Linear Programming (LP) is widely applied in industry and is a key component of various other mathematical problem-solving techniques. Recent work introduced an LP compiler translating polynomial-time, polynomial-space algorithms into polynomial-size LPs using intuitive high-level programming languages, offering a promising alternative to manually specifying each set of constraints through Algebraic Modeling Languages (AMLs). However, the resulting LPs, while polynomial in size, are often extremely large, posing challenges for existing LP solvers. In this paper, we propose a novel approach for generating substantially smaller LPs from algorithms. Our goal is to establish minimum-size compact LP formulations for problems in P having natural formulations with exponential extension complexities. Our broader vision is to enable the systematic generation of Compact Integer Programming (CIP) formulations for problems with exponential-size IPs having polynomial-time separation oracles.
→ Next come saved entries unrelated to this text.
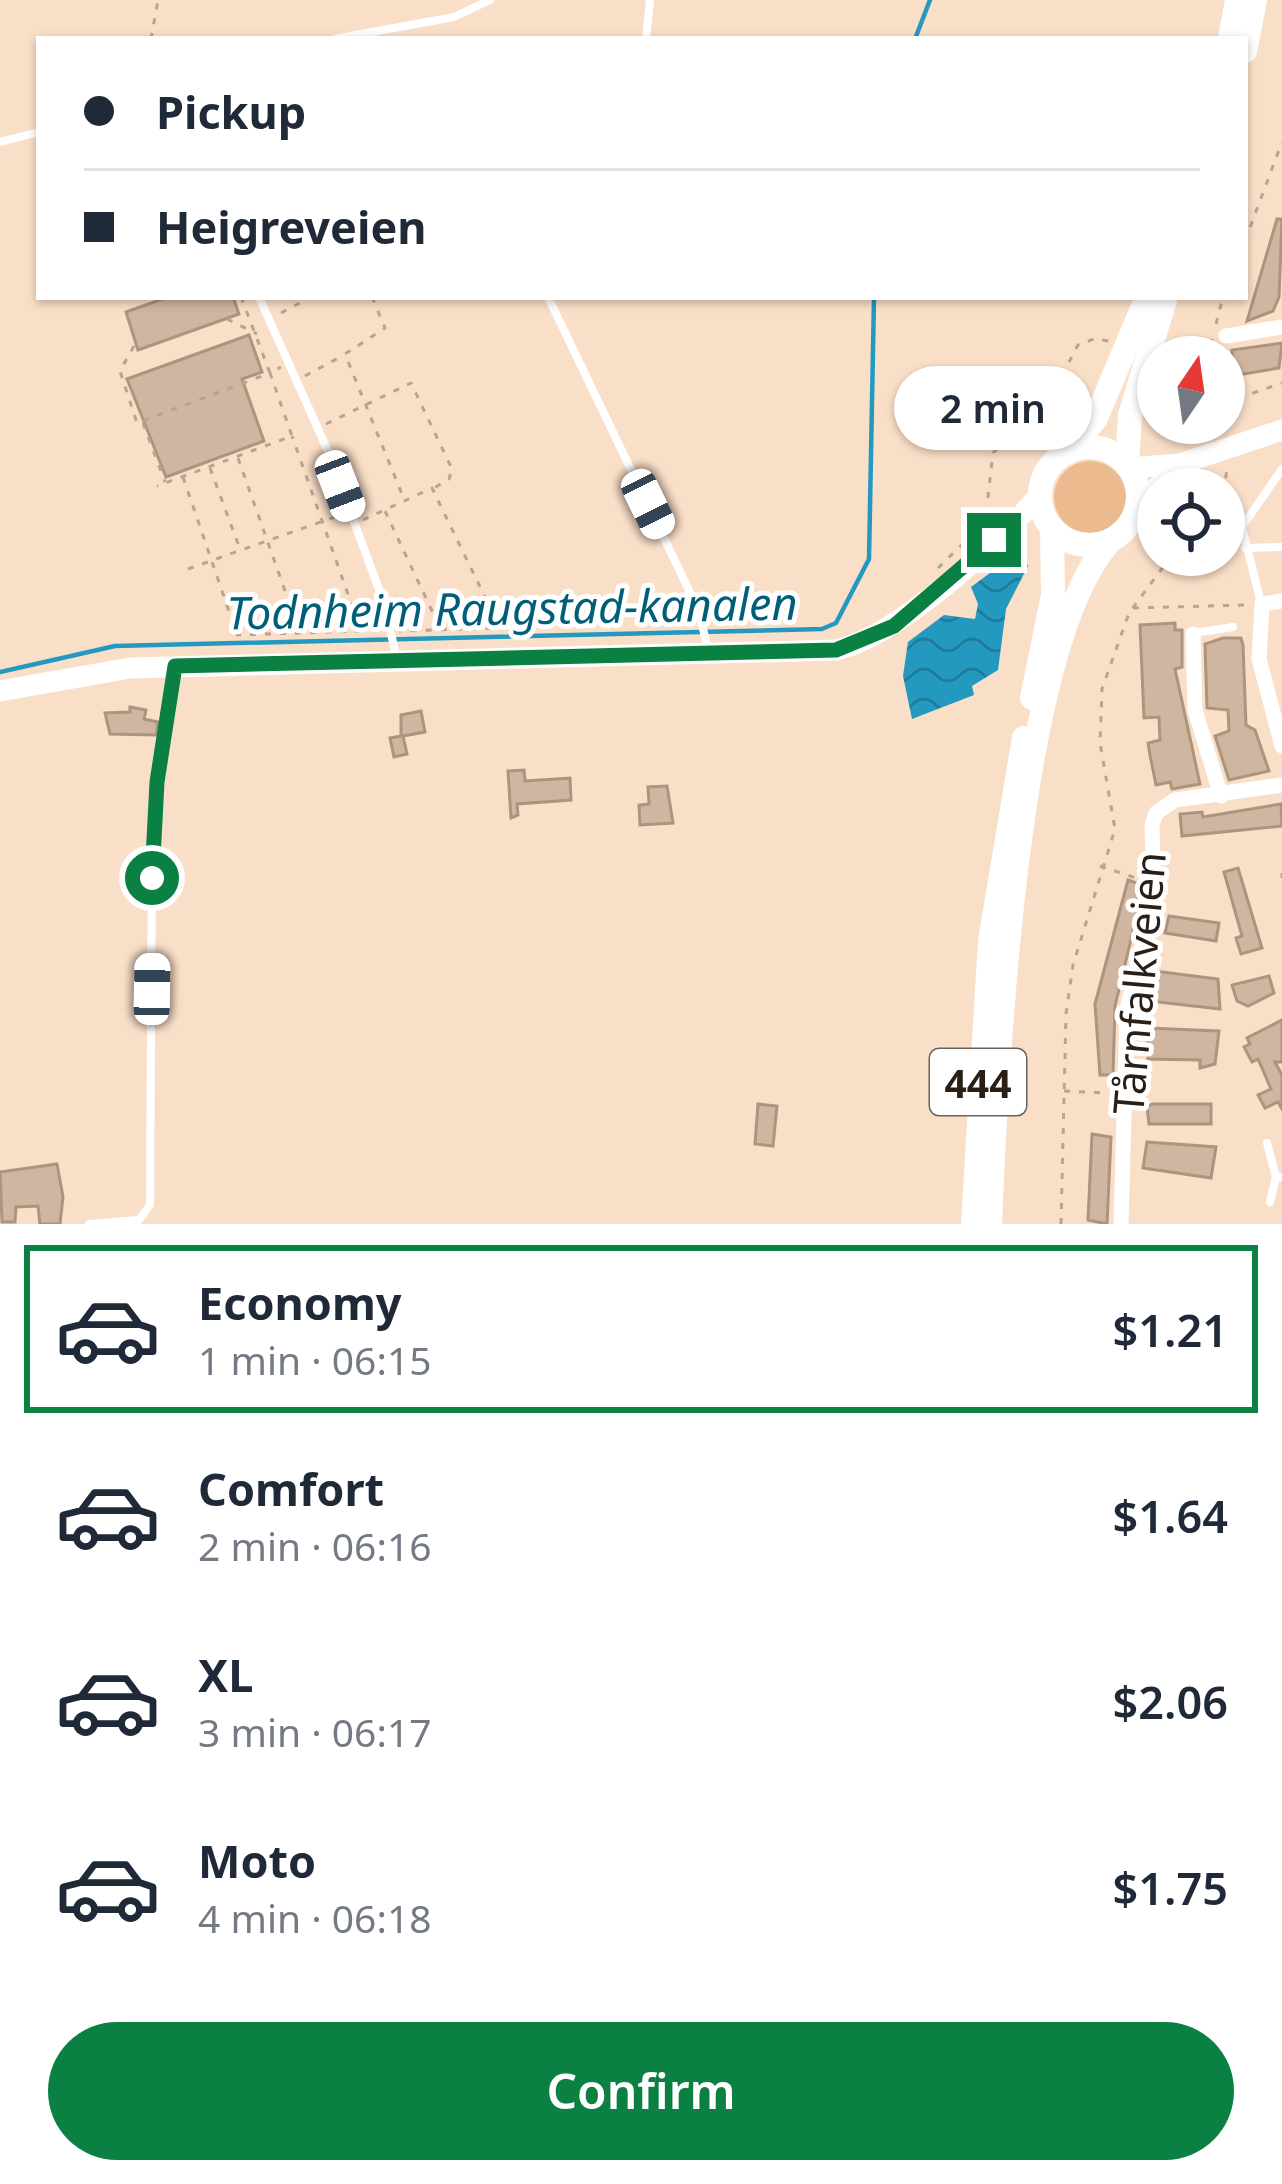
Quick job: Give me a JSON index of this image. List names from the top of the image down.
{
  "streets": {
    "highway": ["444"],
    "street": ["Tårnfalkveien"]
  },
  "water": ["Todnheim Raugstad-kanalen"],
  "north": "top",
  "page": {
    "banner": ["Pickup", "Heigreveien"],
    "bubble": "2 min",
    "list": [
      {
        "name": "Economy",
        "note": "1 min · 06:15",
        "value": "$1.21"
      },
      {
        "name": "Comfort",
        "note": "2 min · 06:16",
        "value": "$1.64"
      },
      {
        "name": "XL",
        "note": "3 min · 06:17",
        "value": "$2.06"
      },
      {
        "name": "Moto",
        "note": "4 min · 06:18",
        "value": "$1.75"
      }
    ],
    "buttons": "Confirm"
  }
}
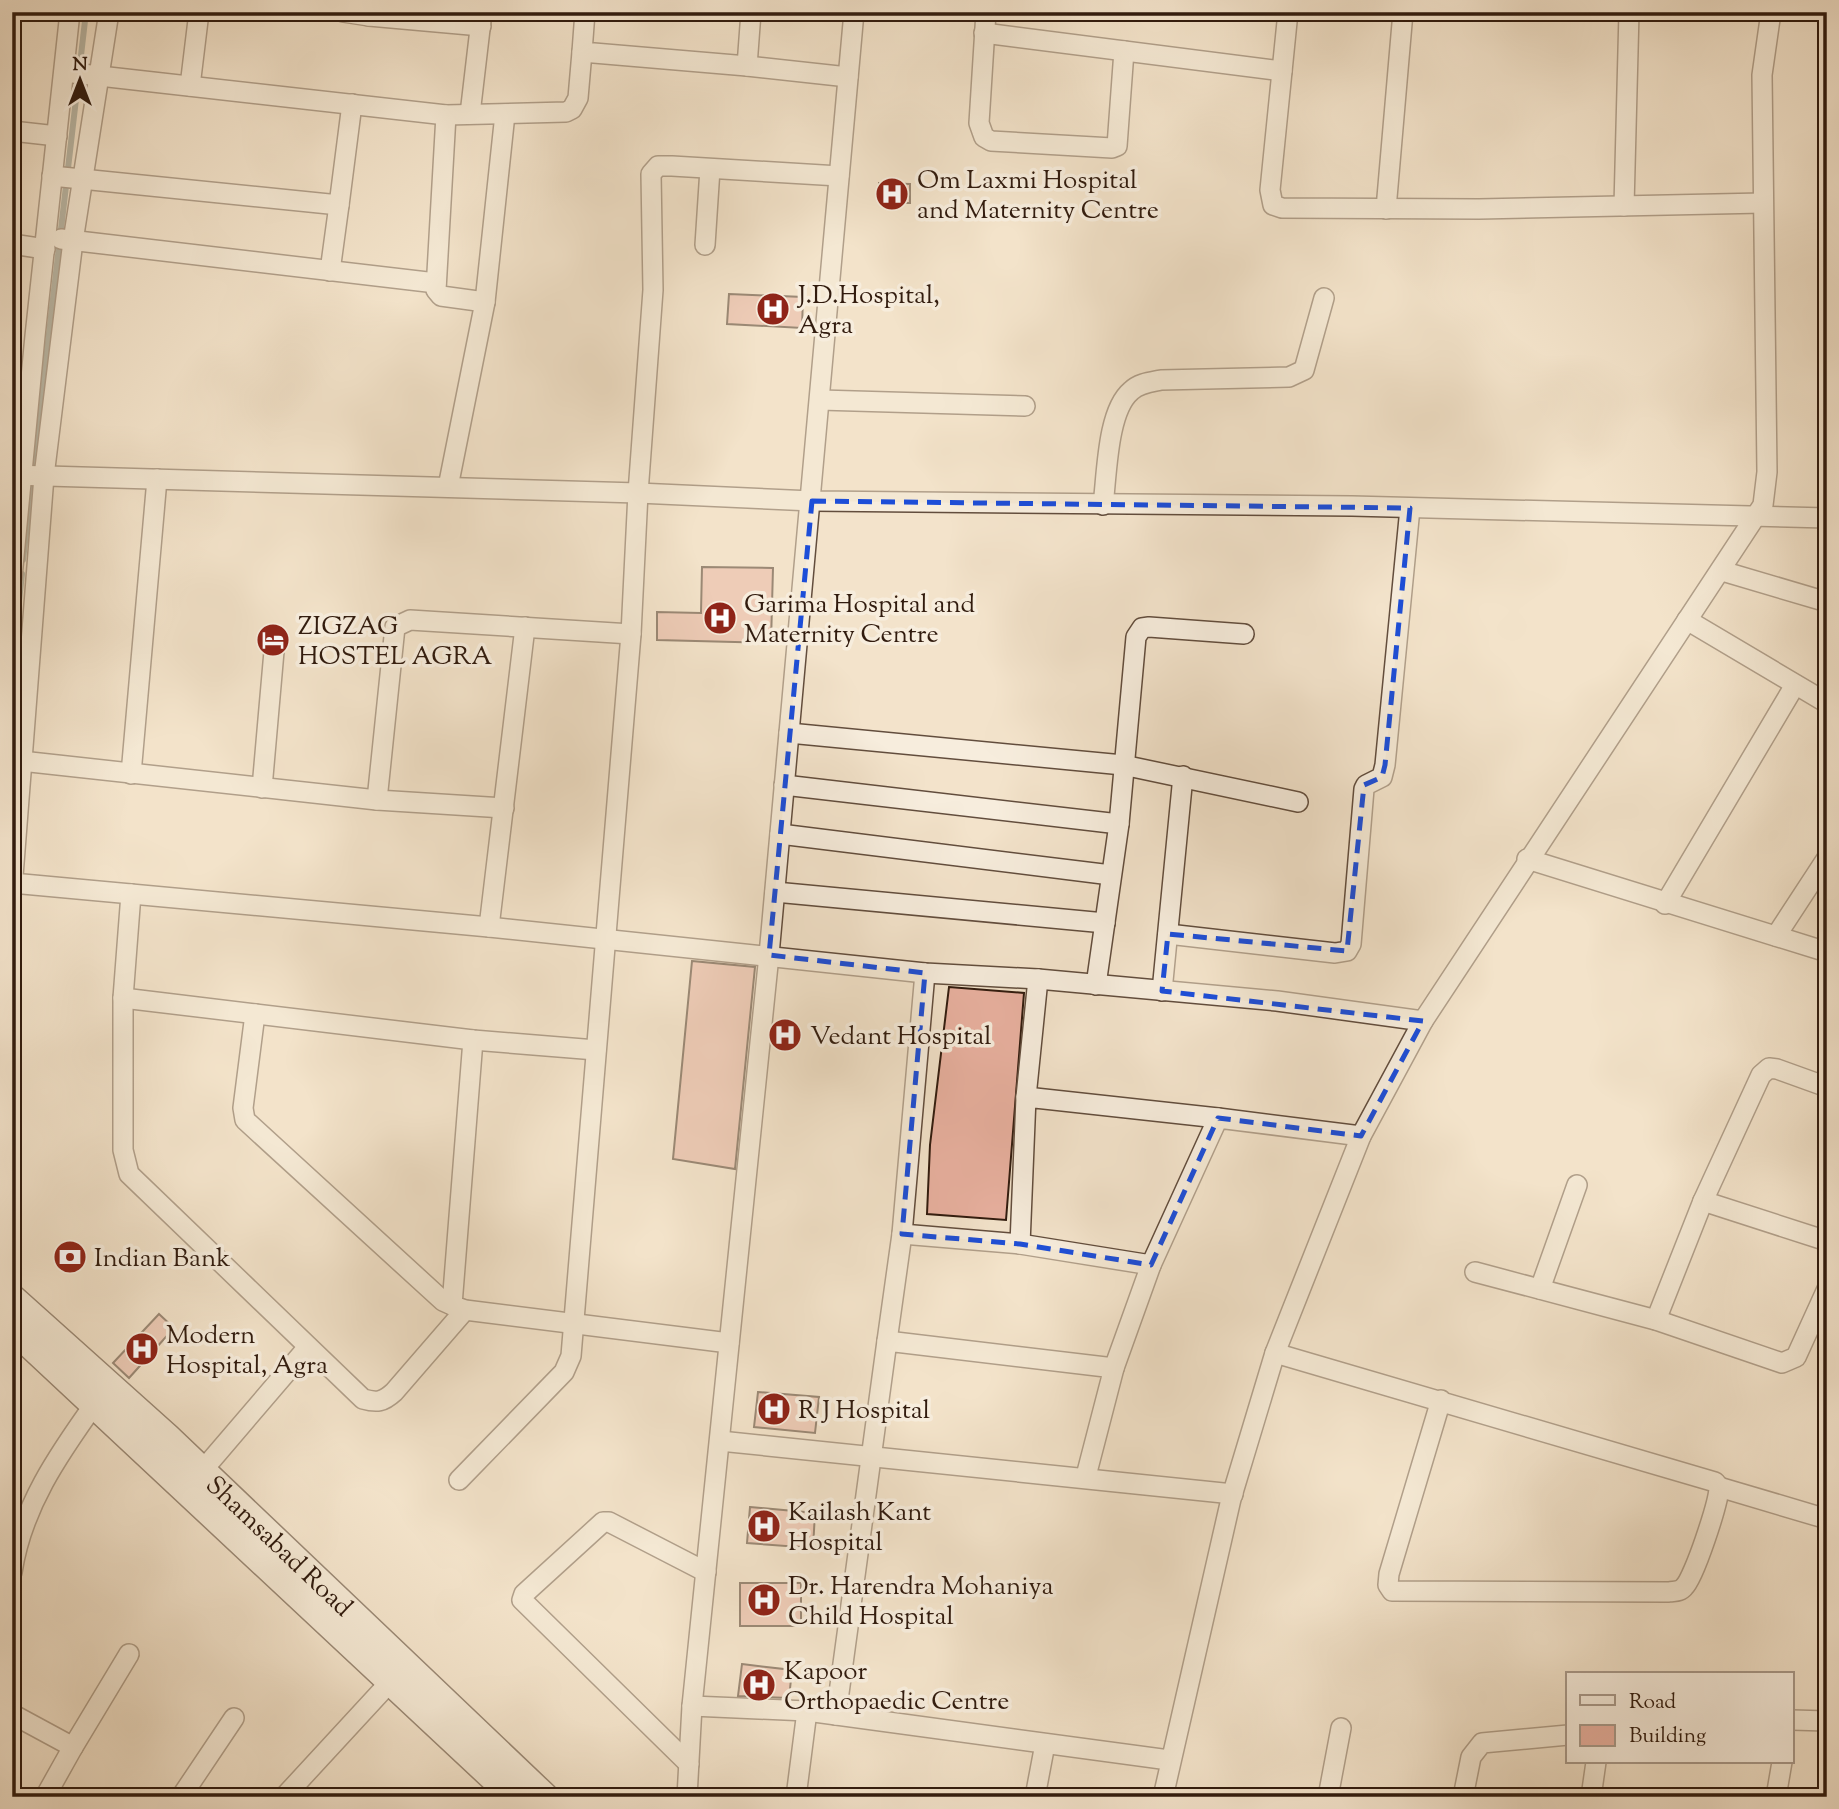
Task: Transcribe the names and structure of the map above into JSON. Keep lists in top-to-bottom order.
{
  "streets": {
    "main road": ["Shamsabad Road"]
  },
  "places": {
    "hospital": [
      "Om Laxmi Hospital and Maternity Centre",
      "J.D.Hospital, Agra",
      "Garima Hospital and Maternity Centre",
      "Vedant Hospital",
      "Modern Hospital, Agra",
      "R J Hospital",
      "Kailash Kant Hospital",
      "Dr. Harendra Mohaniya Child Hospital",
      "Kapoor Orthopaedic Centre"
    ],
    "hotel": ["ZIGZAG HOSTEL AGRA"],
    "bank": ["Indian Bank"]
  },
  "legend": ["Road", "Building"],
  "north": "top"
}
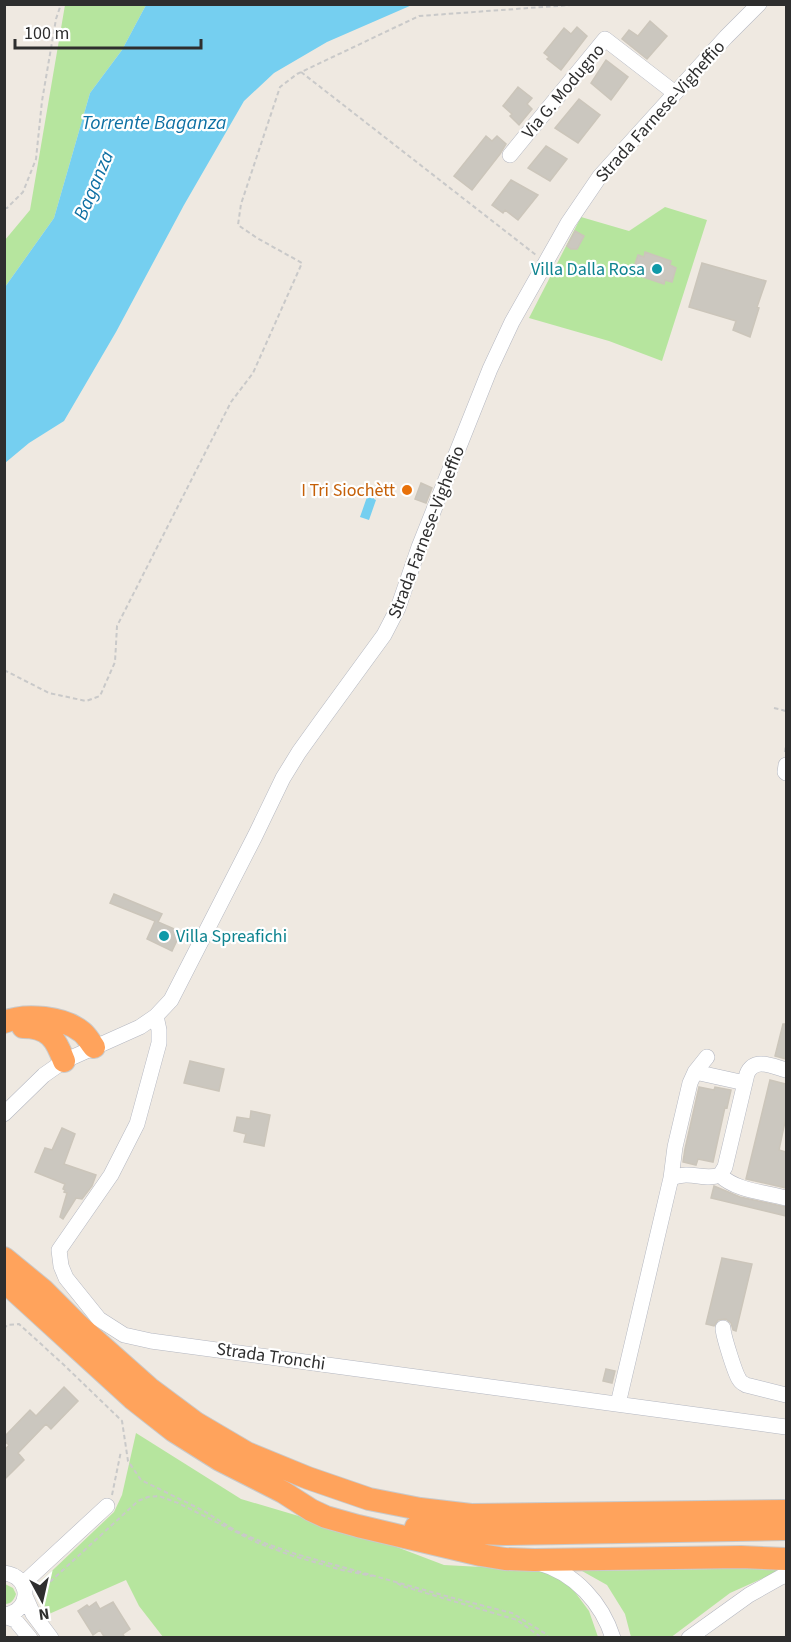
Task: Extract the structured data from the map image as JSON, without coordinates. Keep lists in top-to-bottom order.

To this end, we introduce a hierarchical linear pipelining technique that decomposes nested program structures into synchronized regions with well-defined execution transitions -- functions of compile-time parameters. This decomposition allows us to localize LP constraints and variables within each region, significantly reducing LP size without the loss of generality, ensuring the resulting LP remains valid for all inputs of size $n$. We demonstrate the effectiveness of our method on two benchmark problems -- the makespan problem, which has exponential extension complexity, and the weighted minimum spanning tree problem -- both of which have exponential-size natural LPs. Our results show up to a $25$-fold reduction in LP size and substantial improvements in solver performance across both commercial and non-commercial LP solvers.